Job item >> Update the data below by changing every "麻黄草" to "麻黄" and leaving everything else untouched. Omit the pictures from your answer.

####################

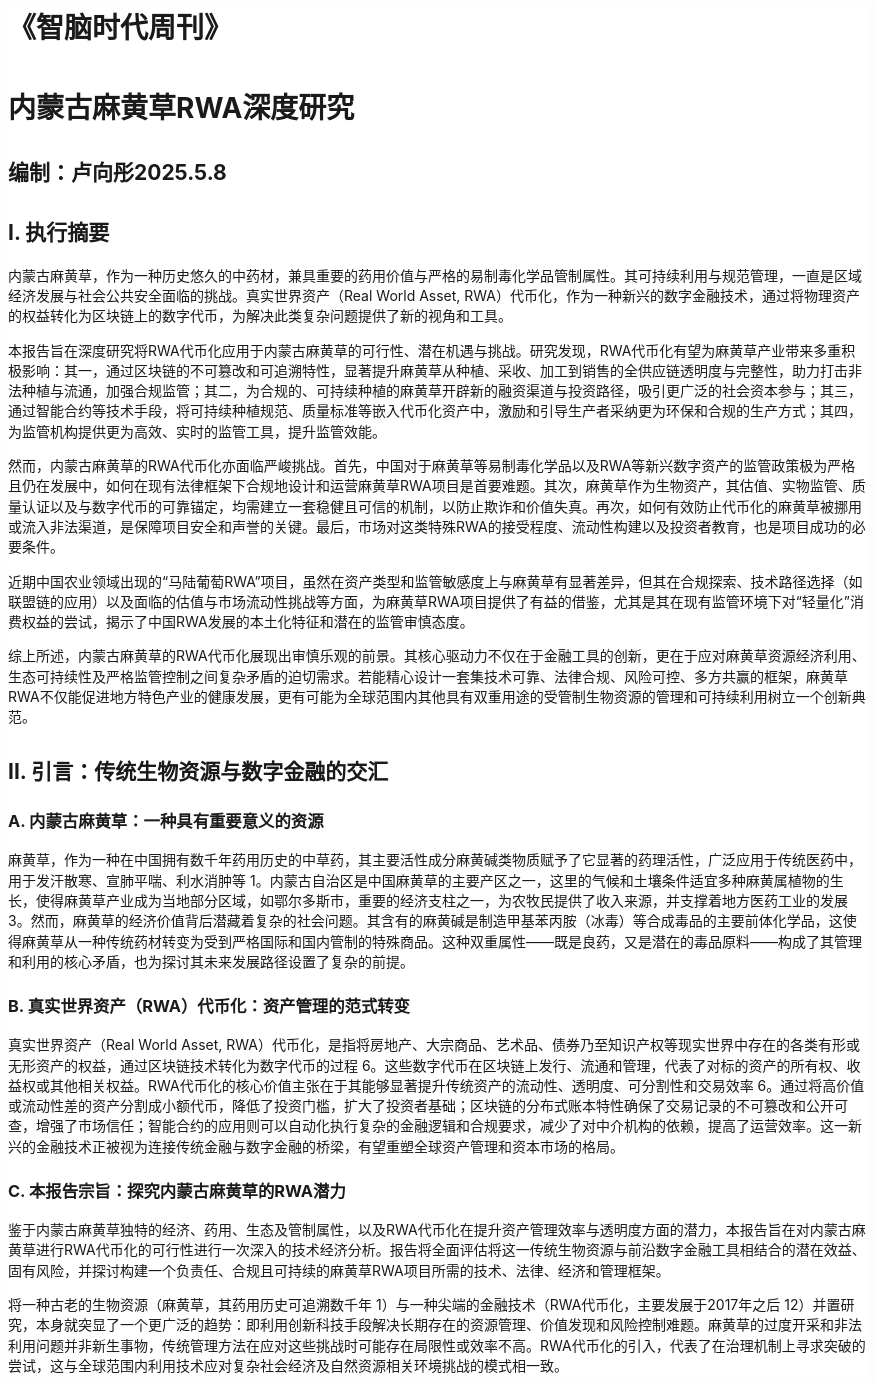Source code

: # **《智脑时代周刊》**

# **内蒙古麻黄草RWA深度研究**

##                                                                                                               编制：卢向彤2025.5.8

## **I. 执行摘要**

内蒙古麻黄草，作为一种历史悠久的中药材，兼具重要的药用价值与严格的易制毒化学品管制属性。其可持续利用与规范管理，一直是区域经济发展与社会公共安全面临的挑战。真实世界资产（Real World Asset, RWA）代币化，作为一种新兴的数字金融技术，通过将物理资产的权益转化为区块链上的数字代币，为解决此类复杂问题提供了新的视角和工具。

本报告旨在深度研究将RWA代币化应用于内蒙古麻黄草的可行性、潜在机遇与挑战。研究发现，RWA代币化有望为麻黄草产业带来多重积极影响：其一，通过区块链的不可篡改和可追溯特性，显著提升麻黄草从种植、采收、加工到销售的全供应链透明度与完整性，助力打击非法种植与流通，加强合规监管；其二，为合规的、可持续种植的麻黄草开辟新的融资渠道与投资路径，吸引更广泛的社会资本参与；其三，通过智能合约等技术手段，将可持续种植规范、质量标准等嵌入代币化资产中，激励和引导生产者采纳更为环保和合规的生产方式；其四，为监管机构提供更为高效、实时的监管工具，提升监管效能。

然而，内蒙古麻黄草的RWA代币化亦面临严峻挑战。首先，中国对于麻黄草等易制毒化学品以及RWA等新兴数字资产的监管政策极为严格且仍在发展中，如何在现有法律框架下合规地设计和运营麻黄草RWA项目是首要难题。其次，麻黄草作为生物资产，其估值、实物监管、质量认证以及与数字代币的可靠锚定，均需建立一套稳健且可信的机制，以防止欺诈和价值失真。再次，如何有效防止代币化的麻黄草被挪用或流入非法渠道，是保障项目安全和声誉的关键。最后，市场对这类特殊RWA的接受程度、流动性构建以及投资者教育，也是项目成功的必要条件。

近期中国农业领域出现的“马陆葡萄RWA”项目，虽然在资产类型和监管敏感度上与麻黄草有显著差异，但其在合规探索、技术路径选择（如联盟链的应用）以及面临的估值与市场流动性挑战等方面，为麻黄草RWA项目提供了有益的借鉴，尤其是其在现有监管环境下对“轻量化”消费权益的尝试，揭示了中国RWA发展的本土化特征和潜在的监管审慎态度。

综上所述，内蒙古麻黄草的RWA代币化展现出审慎乐观的前景。其核心驱动力不仅在于金融工具的创新，更在于应对麻黄草资源经济利用、生态可持续性及严格监管控制之间复杂矛盾的迫切需求。若能精心设计一套集技术可靠、法律合规、风险可控、多方共赢的框架，麻黄草RWA不仅能促进地方特色产业的健康发展，更有可能为全球范围内其他具有双重用途的受管制生物资源的管理和可持续利用树立一个创新典范。

## **II. 引言：传统生物资源与数字金融的交汇**

### **A. 内蒙古麻黄草：一种具有重要意义的资源**

麻黄草，作为一种在中国拥有数千年药用历史的中草药，其主要活性成分麻黄碱类物质赋予了它显著的药理活性，广泛应用于传统医药中，用于发汗散寒、宣肺平喘、利水消肿等 1。内蒙古自治区是中国麻黄草的主要产区之一，这里的气候和土壤条件适宜多种麻黄属植物的生长，使得麻黄草产业成为当地部分区域，如鄂尔多斯市，重要的经济支柱之一，为农牧民提供了收入来源，并支撑着地方医药工业的发展 3。然而，麻黄草的经济价值背后潜藏着复杂的社会问题。其含有的麻黄碱是制造甲基苯丙胺（冰毒）等合成毒品的主要前体化学品，这使得麻黄草从一种传统药材转变为受到严格国际和国内管制的特殊商品。这种双重属性——既是良药，又是潜在的毒品原料——构成了其管理和利用的核心矛盾，也为探讨其未来发展路径设置了复杂的前提。

### **B. 真实世界资产（RWA）代币化：资产管理的范式转变**

真实世界资产（Real World Asset, RWA）代币化，是指将房地产、大宗商品、艺术品、债券乃至知识产权等现实世界中存在的各类有形或无形资产的权益，通过区块链技术转化为数字代币的过程 6。这些数字代币在区块链上发行、流通和管理，代表了对标的资产的所有权、收益权或其他相关权益。RWA代币化的核心价值主张在于其能够显著提升传统资产的流动性、透明度、可分割性和交易效率 6。通过将高价值或流动性差的资产分割成小额代币，降低了投资门槛，扩大了投资者基础；区块链的分布式账本特性确保了交易记录的不可篡改和公开可查，增强了市场信任；智能合约的应用则可以自动化执行复杂的金融逻辑和合规要求，减少了对中介机构的依赖，提高了运营效率。这一新兴的金融技术正被视为连接传统金融与数字金融的桥梁，有望重塑全球资产管理和资本市场的格局。

### **C. 本报告宗旨：探究内蒙古麻黄草的RWA潜力**

鉴于内蒙古麻黄草独特的经济、药用、生态及管制属性，以及RWA代币化在提升资产管理效率与透明度方面的潜力，本报告旨在对内蒙古麻黄草进行RWA代币化的可行性进行一次深入的技术经济分析。报告将全面评估将这一传统生物资源与前沿数字金融工具相结合的潜在效益、固有风险，并探讨构建一个负责任、合规且可持续的麻黄草RWA项目所需的技术、法律、经济和管理框架。

将一种古老的生物资源（麻黄草，其药用历史可追溯数千年 1）与一种尖端的金融技术（RWA代币化，主要发展于2017年之后 12）并置研究，本身就突显了一个更广泛的趋势：即利用创新科技手段解决长期存在的资源管理、价值发现和风险控制难题。麻黄草的过度开采和非法利用问题并非新生事物，传统管理方法在应对这些挑战时可能存在局限性或效率不高。RWA代币化的引入，代表了在治理机制上寻求突破的尝试，这与全球范围内利用技术应对复杂社会经济及自然资源相关环境挑战的模式相一致。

####################

Task response >>
Source code

: # **《智脑时代周刊》**

# **内蒙古麻黄RWA深度研究**

##                                                                                                               编制：卢向彤2025.5.8

## **I. 执行摘要**

内蒙古麻黄，作为一种历史悠久的中药材，兼具重要的药用价值与严格的易制毒化学品管制属性。其可持续利用与规范管理，一直是区域经济发展与社会公共安全面临的挑战。真实世界资产（Real World Asset, RWA）代币化，作为一种新兴的数字金融技术，通过将物理资产的权益转化为区块链上的数字代币，为解决此类复杂问题提供了新的视角和工具。

本报告旨在深度研究将RWA代币化应用于内蒙古麻黄的可行性、潜在机遇与挑战。研究发现，RWA代币化有望为麻黄产业带来多重积极影响：其一，通过区块链的不可篡改和可追溯特性，显著提升麻黄从种植、采收、加工到销售的全供应链透明度与完整性，助力打击非法种植与流通，加强合规监管；其二，为合规的、可持续种植的麻黄开辟新的融资渠道与投资路径，吸引更广泛的社会资本参与；其三，通过智能合约等技术手段，将可持续种植规范、质量标准等嵌入代币化资产中，激励和引导生产者采纳更为环保和合规的生产方式；其四，为监管机构提供更为高效、实时的监管工具，提升监管效能。

然而，内蒙古麻黄的RWA代币化亦面临严峻挑战。首先，中国对于麻黄等易制毒化学品以及RWA等新兴数字资产的监管政策极为严格且仍在发展中，如何在现有法律框架下合规地设计和运营麻黄RWA项目是首要难题。其次，麻黄作为生物资产，其估值、实物监管、质量认证以及与数字代币的可靠锚定，均需建立一套稳健且可信的机制，以防止欺诈和价值失真。再次，如何有效防止代币化的麻黄被挪用或流入非法渠道，是保障项目安全和声誉的关键。最后，市场对这类特殊RWA的接受程度、流动性构建以及投资者教育，也是项目成功的必要条件。

近期中国农业领域出现的“马陆葡萄RWA”项目，虽然在资产类型和监管敏感度上与麻黄有显著差异，但其在合规探索、技术路径选择（如联盟链的应用）以及面临的估值与市场流动性挑战等方面，为麻黄RWA项目提供了有益的借鉴，尤其是其在现有监管环境下对“轻量化”消费权益的尝试，揭示了中国RWA发展的本土化特征和潜在的监管审慎态度。

综上所述，内蒙古麻黄的RWA代币化展现出审慎乐观的前景。其核心驱动力不仅在于金融工具的创新，更在于应对麻黄资源经济利用、生态可持续性及严格监管控制之间复杂矛盾的迫切需求。若能精心设计一套集技术可靠、法律合规、风险可控、多方共赢的框架，麻黄RWA不仅能促进地方特色产业的健康发展，更有可能为全球范围内其他具有双重用途的受管制生物资源的管理和可持续利用树立一个创新典范。

## **II. 引言：传统生物资源与数字金融的交汇**

### **A. 内蒙古麻黄：一种具有重要意义的资源**

麻黄，作为一种在中国拥有数千年药用历史的中草药，其主要活性成分麻黄碱类物质赋予了它显著的药理活性，广泛应用于传统医药中，用于发汗散寒、宣肺平喘、利水消肿等 1。内蒙古自治区是中国麻黄的主要产区之一，这里的气候和土壤条件适宜多种麻黄属植物的生长，使得麻黄产业成为当地部分区域，如鄂尔多斯市，重要的经济支柱之一，为农牧民提供了收入来源，并支撑着地方医药工业的发展 3。然而，麻黄的经济价值背后潜藏着复杂的社会问题。其含有的麻黄碱是制造甲基苯丙胺（冰毒）等合成毒品的主要前体化学品，这使得麻黄从一种传统药材转变为受到严格国际和国内管制的特殊商品。这种双重属性——既是良药，又是潜在的毒品原料——构成了其管理和利用的核心矛盾，也为探讨其未来发展路径设置了复杂的前提。

### **B. 真实世界资产（RWA）代币化：资产管理的范式转变**

真实世界资产（Real World Asset, RWA）代币化，是指将房地产、大宗商品、艺术品、债券乃至知识产权等现实世界中存在的各类有形或无形资产的权益，通过区块链技术转化为数字代币的过程 6。这些数字代币在区块链上发行、流通和管理，代表了对标的资产的所有权、收益权或其他相关权益。RWA代币化的核心价值主张在于其能够显著提升传统资产的流动性、透明度、可分割性和交易效率 6。通过将高价值或流动性差的资产分割成小额代币，降低了投资门槛，扩大了投资者基础；区块链的分布式账本特性确保了交易记录的不可篡改和公开可查，增强了市场信任；智能合约的应用则可以自动化执行复杂的金融逻辑和合规要求，减少了对中介机构的依赖，提高了运营效率。这一新兴的金融技术正被视为连接传统金融与数字金融的桥梁，有望重塑全球资产管理和资本市场的格局。

### **C. 本报告宗旨：探究内蒙古麻黄的RWA潜力**

鉴于内蒙古麻黄独特的经济、药用、生态及管制属性，以及RWA代币化在提升资产管理效率与透明度方面的潜力，本报告旨在对内蒙古麻黄进行RWA代币化的可行性进行一次深入的技术经济分析。报告将全面评估将这一传统生物资源与前沿数字金融工具相结合的潜在效益、固有风险，并探讨构建一个负责任、合规且可持续的麻黄RWA项目所需的技术、法律、经济和管理框架。

将一种古老的生物资源（麻黄，其药用历史可追溯数千年 1）与一种尖端的金融技术（RWA代币化，主要发展于2017年之后 12）并置研究，本身就突显了一个更广泛的趋势：即利用创新科技手段解决长期存在的资源管理、价值发现和风险控制难题。麻黄的过度开采和非法利用问题并非新生事物，传统管理方法在应对这些挑战时可能存在局限性或效率不高。RWA代币化的引入，代表了在治理机制上寻求突破的尝试，这与全球范围内利用技术应对复杂社会经济及自然资源相关环境挑战的模式相一致。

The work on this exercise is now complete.